日本代表

“日本バスケの救世主”ファジーカスが今季限りで引退。アカツキ・ジャパンに「自信」を与え、世界の舞台に導いた功労者<DUNKSHOOT>

永塚和志

2023.09.17

本拠地とどろきアリーナで今季限りでの引退を発表したファジーカス。所属する川崎、そして日本代表で数々の功績を残した。写真:永塚和志

 元日本代表で2019年のFIBAワールドカップにも出場した"ザ・キング"ことニック・ファジーカス(川崎ブレイブサンダース)が16日、宇都宮ブレックスとのプレシーズンゲーム後、2023-24シーズンをもってユニフォームを脱ぐと表明した。

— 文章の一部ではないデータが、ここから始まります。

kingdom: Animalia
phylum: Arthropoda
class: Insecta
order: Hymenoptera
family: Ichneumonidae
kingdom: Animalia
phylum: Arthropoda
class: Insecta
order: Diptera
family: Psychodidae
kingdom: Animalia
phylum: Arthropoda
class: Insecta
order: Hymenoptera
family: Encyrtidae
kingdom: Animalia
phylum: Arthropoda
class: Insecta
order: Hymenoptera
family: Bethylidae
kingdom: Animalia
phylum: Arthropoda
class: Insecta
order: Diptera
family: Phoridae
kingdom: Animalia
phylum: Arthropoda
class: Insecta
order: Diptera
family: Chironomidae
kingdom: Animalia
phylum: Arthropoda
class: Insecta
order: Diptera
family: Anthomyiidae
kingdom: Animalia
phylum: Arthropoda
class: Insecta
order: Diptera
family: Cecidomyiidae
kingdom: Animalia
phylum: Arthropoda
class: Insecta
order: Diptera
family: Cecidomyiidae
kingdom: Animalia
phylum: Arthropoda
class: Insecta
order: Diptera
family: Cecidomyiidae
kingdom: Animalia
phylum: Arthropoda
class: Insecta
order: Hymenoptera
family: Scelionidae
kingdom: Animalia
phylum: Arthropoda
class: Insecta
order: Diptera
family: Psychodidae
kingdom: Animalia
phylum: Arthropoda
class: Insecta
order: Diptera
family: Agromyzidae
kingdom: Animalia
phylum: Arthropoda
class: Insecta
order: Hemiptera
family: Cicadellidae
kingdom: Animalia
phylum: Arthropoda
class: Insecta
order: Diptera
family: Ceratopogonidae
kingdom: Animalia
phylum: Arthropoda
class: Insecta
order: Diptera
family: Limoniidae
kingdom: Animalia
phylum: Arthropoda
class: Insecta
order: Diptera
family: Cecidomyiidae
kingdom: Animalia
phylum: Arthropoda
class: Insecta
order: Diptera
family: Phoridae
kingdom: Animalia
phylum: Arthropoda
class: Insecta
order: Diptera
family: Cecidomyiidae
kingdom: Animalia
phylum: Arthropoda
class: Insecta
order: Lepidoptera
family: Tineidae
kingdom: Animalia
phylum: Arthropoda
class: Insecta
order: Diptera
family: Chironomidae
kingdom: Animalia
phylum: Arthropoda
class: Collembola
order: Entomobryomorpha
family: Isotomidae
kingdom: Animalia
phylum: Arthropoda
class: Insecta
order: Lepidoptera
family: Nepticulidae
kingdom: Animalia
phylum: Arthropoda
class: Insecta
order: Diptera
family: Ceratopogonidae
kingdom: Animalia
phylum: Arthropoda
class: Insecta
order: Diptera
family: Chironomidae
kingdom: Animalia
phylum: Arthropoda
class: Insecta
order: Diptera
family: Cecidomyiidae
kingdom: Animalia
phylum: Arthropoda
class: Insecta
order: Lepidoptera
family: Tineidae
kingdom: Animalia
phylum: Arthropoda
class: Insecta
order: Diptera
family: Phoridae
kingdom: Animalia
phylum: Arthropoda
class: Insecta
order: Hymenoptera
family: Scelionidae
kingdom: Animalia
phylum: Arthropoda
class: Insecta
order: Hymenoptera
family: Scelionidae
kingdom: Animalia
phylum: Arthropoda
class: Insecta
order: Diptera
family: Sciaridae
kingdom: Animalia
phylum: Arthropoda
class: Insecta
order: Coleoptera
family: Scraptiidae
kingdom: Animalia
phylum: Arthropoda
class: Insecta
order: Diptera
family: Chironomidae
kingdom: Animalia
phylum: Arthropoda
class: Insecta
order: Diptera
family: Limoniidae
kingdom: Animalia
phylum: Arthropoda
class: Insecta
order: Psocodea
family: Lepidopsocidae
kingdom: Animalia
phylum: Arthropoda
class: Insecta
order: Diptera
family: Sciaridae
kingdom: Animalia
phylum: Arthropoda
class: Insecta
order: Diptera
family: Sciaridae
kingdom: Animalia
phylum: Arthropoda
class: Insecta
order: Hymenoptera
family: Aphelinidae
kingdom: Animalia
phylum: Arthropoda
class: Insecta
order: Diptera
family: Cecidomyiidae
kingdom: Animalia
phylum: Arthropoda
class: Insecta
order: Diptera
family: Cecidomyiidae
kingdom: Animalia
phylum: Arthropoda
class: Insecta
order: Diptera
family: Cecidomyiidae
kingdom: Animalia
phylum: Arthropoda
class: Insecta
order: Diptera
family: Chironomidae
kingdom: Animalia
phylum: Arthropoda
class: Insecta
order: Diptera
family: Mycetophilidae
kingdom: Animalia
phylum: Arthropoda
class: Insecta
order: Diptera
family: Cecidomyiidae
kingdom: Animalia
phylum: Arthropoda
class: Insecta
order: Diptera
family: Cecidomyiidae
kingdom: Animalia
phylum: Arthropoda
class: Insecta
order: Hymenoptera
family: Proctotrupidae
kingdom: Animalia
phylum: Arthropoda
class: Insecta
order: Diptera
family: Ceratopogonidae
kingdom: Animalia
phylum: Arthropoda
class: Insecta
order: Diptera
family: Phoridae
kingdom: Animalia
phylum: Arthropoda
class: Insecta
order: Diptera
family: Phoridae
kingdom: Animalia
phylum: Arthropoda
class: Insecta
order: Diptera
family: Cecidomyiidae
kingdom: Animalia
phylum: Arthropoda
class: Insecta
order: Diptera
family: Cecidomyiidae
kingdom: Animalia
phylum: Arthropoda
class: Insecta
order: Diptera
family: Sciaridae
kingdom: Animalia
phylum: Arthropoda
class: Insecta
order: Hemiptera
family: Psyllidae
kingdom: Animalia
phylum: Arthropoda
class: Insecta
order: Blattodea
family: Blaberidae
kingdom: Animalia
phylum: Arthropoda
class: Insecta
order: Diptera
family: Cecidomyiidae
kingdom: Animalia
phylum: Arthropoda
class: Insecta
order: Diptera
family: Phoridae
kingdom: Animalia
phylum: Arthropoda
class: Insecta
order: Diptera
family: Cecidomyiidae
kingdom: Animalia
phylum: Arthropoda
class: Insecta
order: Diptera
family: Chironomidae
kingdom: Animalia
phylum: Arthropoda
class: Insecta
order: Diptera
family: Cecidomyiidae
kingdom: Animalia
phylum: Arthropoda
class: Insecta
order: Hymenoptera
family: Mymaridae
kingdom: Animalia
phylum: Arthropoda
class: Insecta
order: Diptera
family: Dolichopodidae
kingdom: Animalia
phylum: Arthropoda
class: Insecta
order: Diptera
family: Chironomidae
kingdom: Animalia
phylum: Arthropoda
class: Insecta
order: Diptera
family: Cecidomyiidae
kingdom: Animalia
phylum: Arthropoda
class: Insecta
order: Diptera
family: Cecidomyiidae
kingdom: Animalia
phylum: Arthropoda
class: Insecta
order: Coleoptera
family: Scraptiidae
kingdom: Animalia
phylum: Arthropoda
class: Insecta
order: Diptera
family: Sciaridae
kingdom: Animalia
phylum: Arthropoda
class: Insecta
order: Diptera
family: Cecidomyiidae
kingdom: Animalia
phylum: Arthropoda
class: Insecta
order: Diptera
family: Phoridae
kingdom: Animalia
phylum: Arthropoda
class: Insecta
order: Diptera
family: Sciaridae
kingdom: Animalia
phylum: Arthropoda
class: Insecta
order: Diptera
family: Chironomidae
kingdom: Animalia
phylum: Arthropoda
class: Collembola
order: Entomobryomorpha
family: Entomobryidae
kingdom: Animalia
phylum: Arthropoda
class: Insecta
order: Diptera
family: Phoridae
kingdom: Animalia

 2012年の来日からこれまで11シーズン。NBAも経験している207cmのセンターは、ブレイブサンダースを常勝軍団へと押し上げてきた。Bリーグ以前のNBL時代には同チームを2度のリーグ優勝に導き、Bリーグ初年度にはファイナルに出場している。天皇杯は3度制した。

 個人としても、Bリーグの初代MVPとなるなど数々のタイトルを獲得してきた。海外生まれの選手としては間違いなく、日本の男子トップリーグ史上最高の選手の1人に数えられる。

 今夏、日本代表はワールドカップで同国としては史上最多となる3勝(2敗)をあげ、アジアの出場国として1位となりパリオリンピックへの切符を勝ち取った。しかし、5年前にもしファジーカスが帰化を果たして日本代表入りしていなければ、その躍進はあっただろうか。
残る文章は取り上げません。